The competition for the Pac-12 Freshman of The year award is stiff. Arizona’s Jacob Berry and Daniel Susac narrowly trail Long in home runs, and both are hitting at a higher batting average than the Sun Devil. Susac has been named the conference’s Player of the Week once, in March of this season.
Long is the first player in the conference to be named Player of the Week three times in one season since Hunter Bishop did it in 2019.
His bat flipping antics have allowed for some national recognition on social media. While the bat flip debate divides baseball, Tracy Smith offered some insight.
"Ten years ago, I would've yanked my player out of the lineup," Smith said about the bat flips. But times have changed: "Even I've had to take a step back and say, 'I want to keep this wild colt in line, but don't want to stifle who he is as an individual athlete.'"

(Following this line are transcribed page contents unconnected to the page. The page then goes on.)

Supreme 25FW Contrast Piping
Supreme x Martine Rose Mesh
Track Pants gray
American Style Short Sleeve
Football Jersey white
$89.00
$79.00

Smith went on to elaborate on a multitude of Long’s qualities, ranging from plate discipline to leadership to country music karaoke skills. According to Skip, the freshman sensation is a wild colt, whereas teammate and friend Kade Higgins says he’s “one of the funniest kids I’ve ever met.”
The hype that surrounds Long is a welcome reprieve for Sun Devil fans following worries of a wasted season, especially after the team’s 2-2 start to the season with losses against unranked Sacramento State and Hawai’i. It’s a reminder of the Spencer Torkelson days, but with a youthful and energetic take. Fans are interested in his extravagant In-N-Out burger order while also being enamored by his mechanically near-perfect swing. It’s a rare combination (both the burger order and his skillset).
Earley puts it best: “Ethan is Ethan.”